Phase 4 : It looks more than visions, more messy in my head, emotional and symbolic and with coincidences in the real world (the moment it leaves the head to become real) than the previous ones, based on very small facts not related, but that sum up to make a big pile of arrows that show the same direction. + always some cruel sentences to put the doubt a bit higher
- Duration : A few weeks
- Start : About octobre 2019
- Periods : all the time, mostly during my insomnia and alone awake.
- Subject that I thought was studied : level a gullibility reachable ?
- Particularities : For what concerns the main character, a foreign dignitary, of whom I understood the person introduced himself as a important person, but I have for only evidences the strange matching between what I have seen on his Instagram profile, images in his story that resonated regularly with sentences I had heard the day before, in the film or conversation, or things I had seen on the street.
- « Lightning strikes the tree but the rain of the storm watered the cherry tree » (in French « l’éclair frappe l’arbre mais la pluie de l’orage abreuve le cerisier ») and it appears on Instagram that he posted a tree half on the ground, the other half standing up.
- I was eating a dish on which I put maybe a bit too much salt usually, and he posted a bowl filled with rocky salt and a wooden spoon of a reasonable size.
- I see a prey bird on my way home from my therapist, and he has many pictures with them.
He did not directly present himself like somebody important, but all the money for the study and technical development must come from somewhere, certainly for one technology that not yet supposed to exist, or even told impossible to make. What was impossible in the XVII century that is not only possible today but totally common ? So many things.
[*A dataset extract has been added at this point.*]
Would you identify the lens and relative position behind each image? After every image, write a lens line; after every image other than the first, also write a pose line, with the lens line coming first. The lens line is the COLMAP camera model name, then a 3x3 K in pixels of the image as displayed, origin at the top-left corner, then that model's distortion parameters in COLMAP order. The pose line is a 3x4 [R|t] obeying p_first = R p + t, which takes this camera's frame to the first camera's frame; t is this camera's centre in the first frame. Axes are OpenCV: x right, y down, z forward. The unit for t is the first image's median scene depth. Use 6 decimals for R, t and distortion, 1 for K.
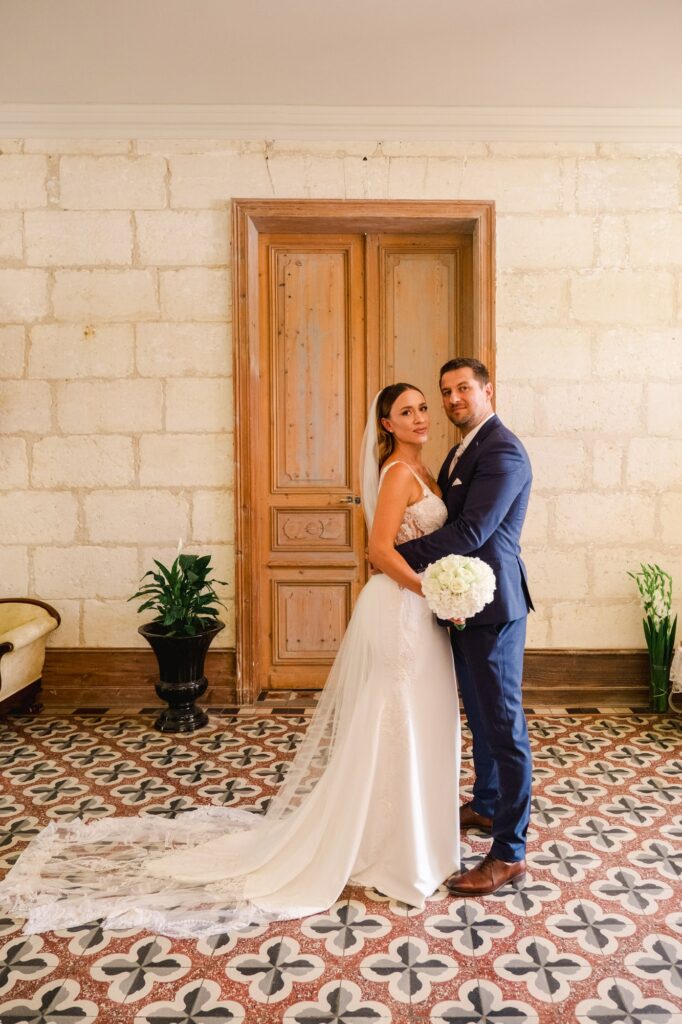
lens RADIAL K [[761.8, 0, 341.9], [0, 761.8, 536.9], [0, 0, 1]] dist [-0.009023, 0.013738]
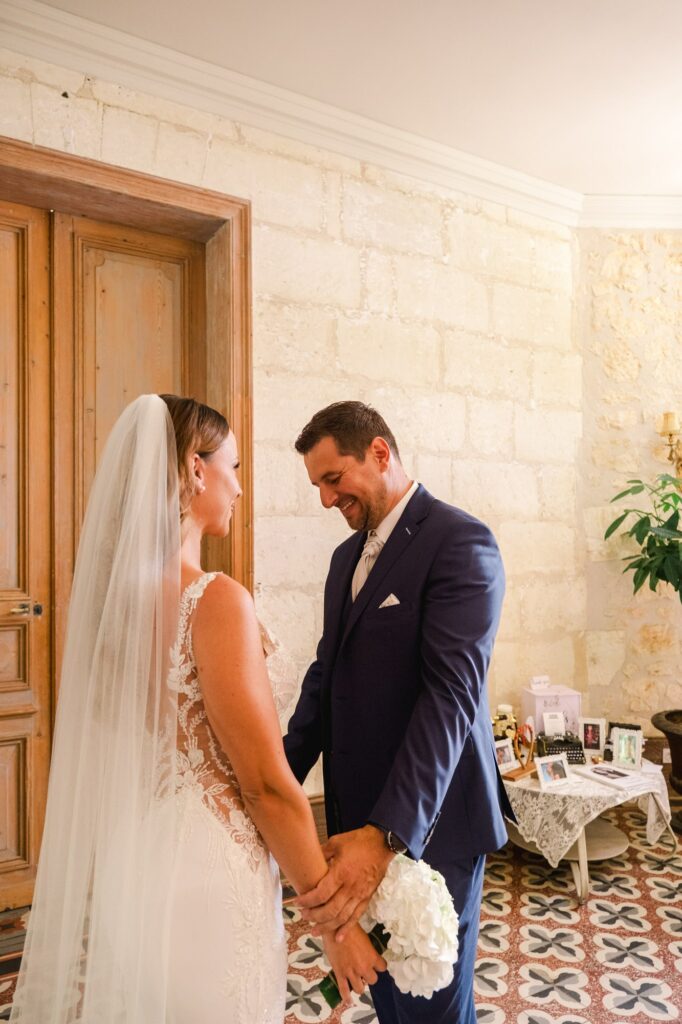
lens RADIAL K [[761.8, 0, 341.9], [0, 761.8, 536.9], [0, 0, 1]] dist [-0.009023, 0.013738]
pose [[0.840913, -0.001680, 0.541168, -0.125759], [0.051414, 0.995720, -0.076801, -0.051887], [-0.538723, 0.092406, 0.837400, 0.353166]]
- Notes : The difficulty to escape from the scenario was mainly due to the consistent dropping of coincidence, that make think of something associated with that, and that goes all in one direction. I have been fooled, I think, by all the positive sensory content when it was present, it really was immersif, I broke up with my partner to nobody else because there was a impression of interest in my head and feelings I missed to live for real. The grass seemed greener in the other valley. But perhaps it was more like a scam. It was all too beautiful, too perfect at first, and it should have been a warning signal. I discovered feelings I didn’t know, some bad some wonderful, some that makes you worry about your family because you think what you feel is what they are currently feeling. It might well be simulated, as long as you believe it, it’s a daydream nightmare. Some people experience this for real all the time, I’m lucky my family is well and despite all those bad visions, they are still healthy.